In a move that could reshape the U.S. crypto landscape, the Securities and Exchange Commission (SEC) has clarified that most staking activities on proof-of-stake (PoS) blockchains are not considered securities transactions. This marks a significant shift from the stricter approach seen under former Chair Gary Gensler and signals a more open attitude toward blockchain innovation in the United States .
What Did the SEC Say?
On May 29, 2025, the SEC’s Division of Corporation Finance released a statement explaining that protocol staking—where users lock up their crypto to help secure PoS networks—does not fall under federal securities laws for most cases. This applies to individuals staking on their own, through delegated platforms, or using staking-as-a-service providers, whether custodial or non-custodial .
The SEC also clarified that related services, like slashing coverage (which protects stakers from penalties), are not considered securities offerings. This brings staking in line with how the SEC already treats crypto mining, further reducing regulatory uncertainty for participants .
Why Is This a Big Deal?
For years, the lack of clear rules around staking made U.S. companies and individuals hesitant to participate, fearing legal trouble. The new guidance removes much of that uncertainty, making it easier for Americans to get involved in staking and for businesses to offer related services .
Industry leaders, like the Crypto Council for Innovation, have praised the move, noting that the SEC now recognizes staking as a fundamental part of how modern blockchains operate—not as an investment contract. This clarity is expected to encourage more innovation and growth in the U.S. crypto sector .

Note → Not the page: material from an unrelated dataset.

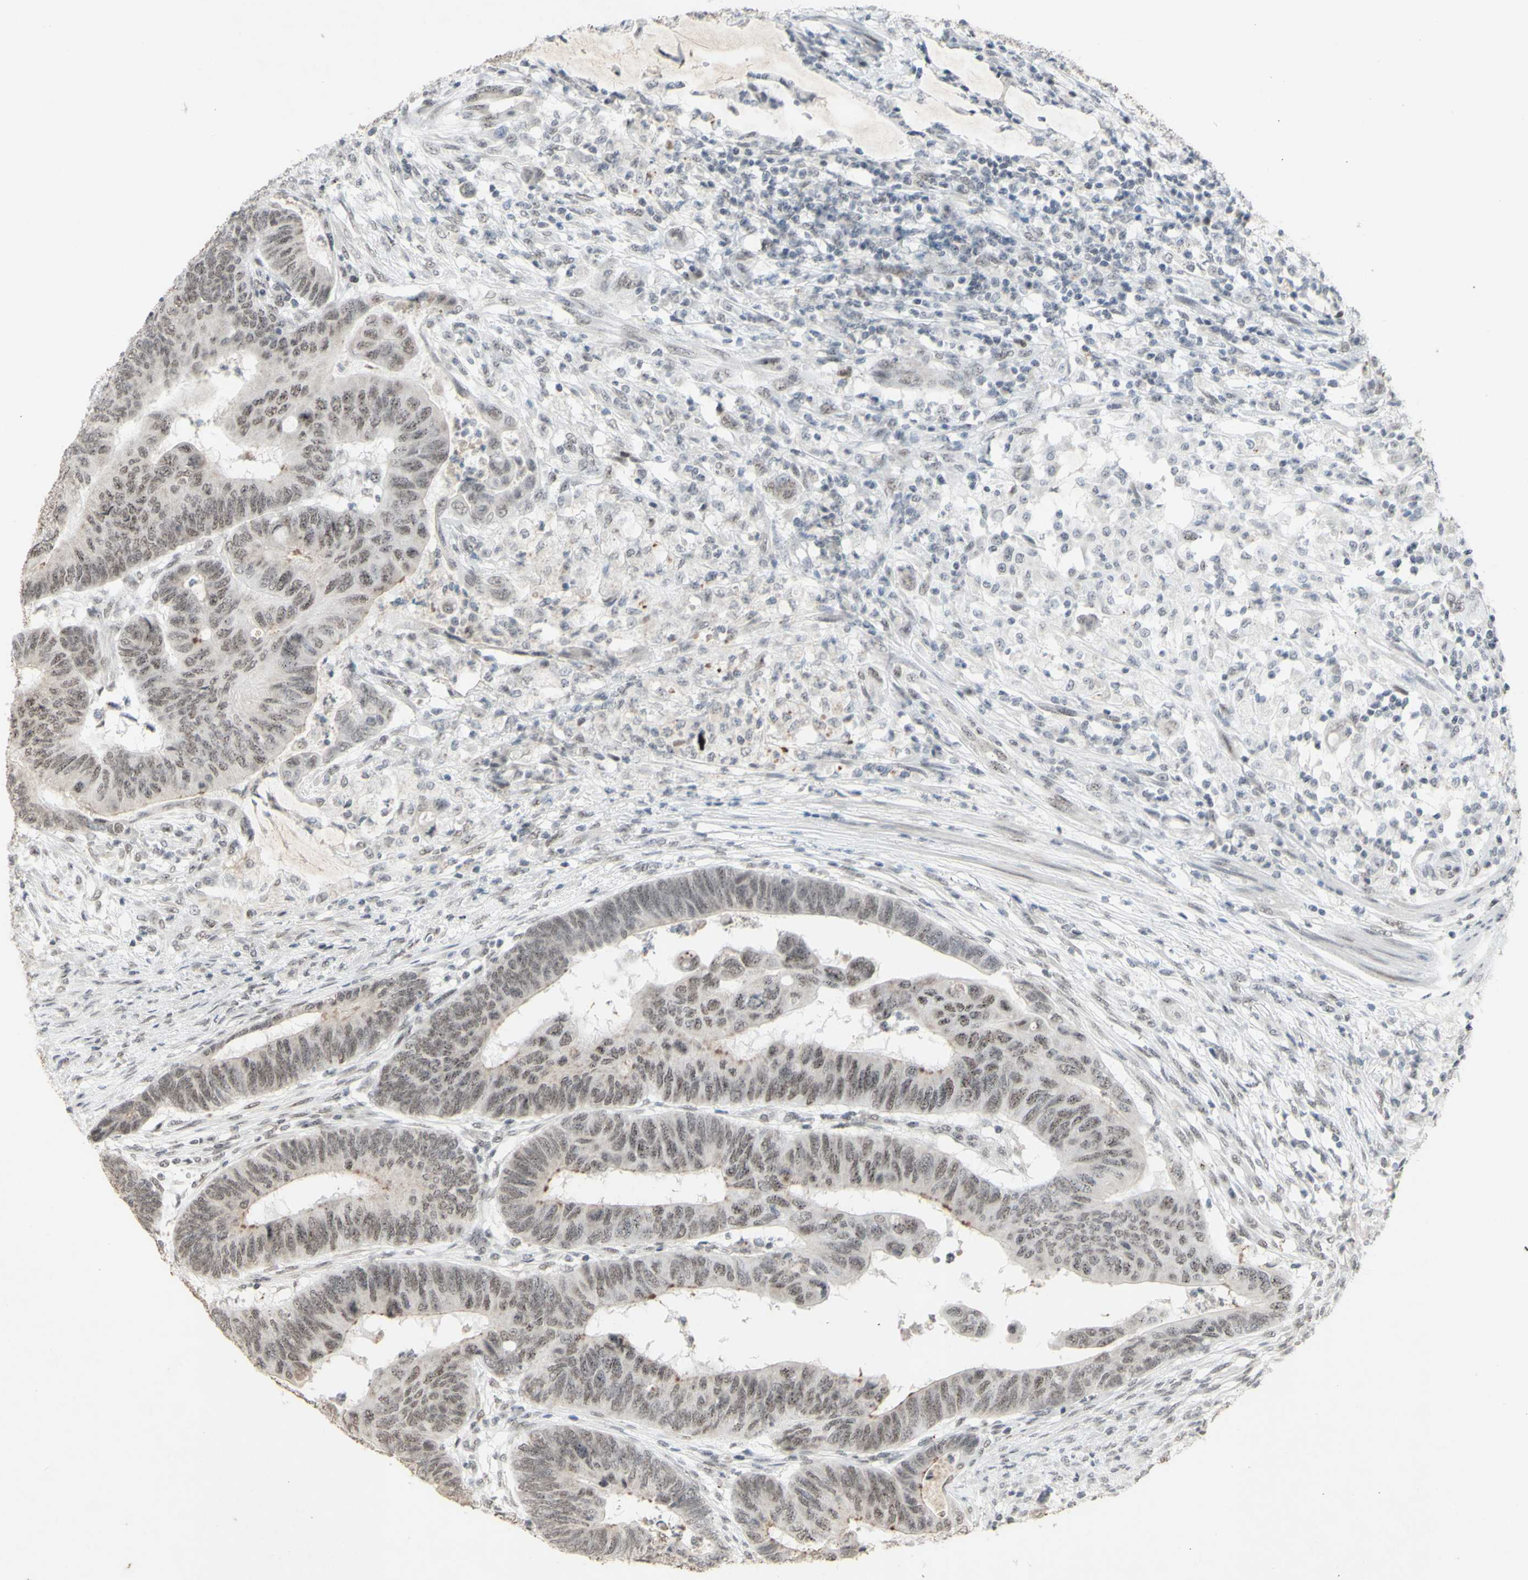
{"staining": {"intensity": "weak", "quantity": ">75%", "location": "cytoplasmic/membranous,nuclear"}, "tissue": "colorectal cancer", "cell_type": "Tumor cells", "image_type": "cancer", "snomed": [{"axis": "morphology", "description": "Normal tissue, NOS"}, {"axis": "morphology", "description": "Adenocarcinoma, NOS"}, {"axis": "topography", "description": "Rectum"}, {"axis": "topography", "description": "Peripheral nerve tissue"}], "caption": "Protein staining displays weak cytoplasmic/membranous and nuclear staining in about >75% of tumor cells in colorectal adenocarcinoma. (Brightfield microscopy of DAB IHC at high magnification).", "gene": "CENPB", "patient": {"sex": "male", "age": 92}}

What’s Next for Staking and Crypto in the U.S.?
While the SEC’s statement isn’t a binding rule, it sets a clear direction for future regulation. It could pave the way for new products, such as staked Ether ETFs, and make the U.S. a more attractive place for blockchain development .
Despite the positive news, the market reaction has been muted. In 2025, much of the crypto conversation has focused on Bitcoin and stablecoins, with PoS platforms like Ethereum seeing less attention. However, staking activity continues to grow, with Ethereum’s staking ratio reaching 28% by the end of 2024, and other networks like Solana and Cosmos surpassing 50% .
Innovations in staking are also making it more flexible and accessible, allowing users to unlock liquidity and avoid long lock-up periods. This evolution, combined with regulatory clarity, could drive a new wave of participation and decentralization in the U.S. crypto ecosystem .
Bottom Line
The SEC’s updated stance on staking is a win for the crypto industry, providing much-needed clarity and opening the door for further innovation. As staking becomes more central to blockchain infrastructure, U.S. users and companies can now participate with greater confidence and less legal risk.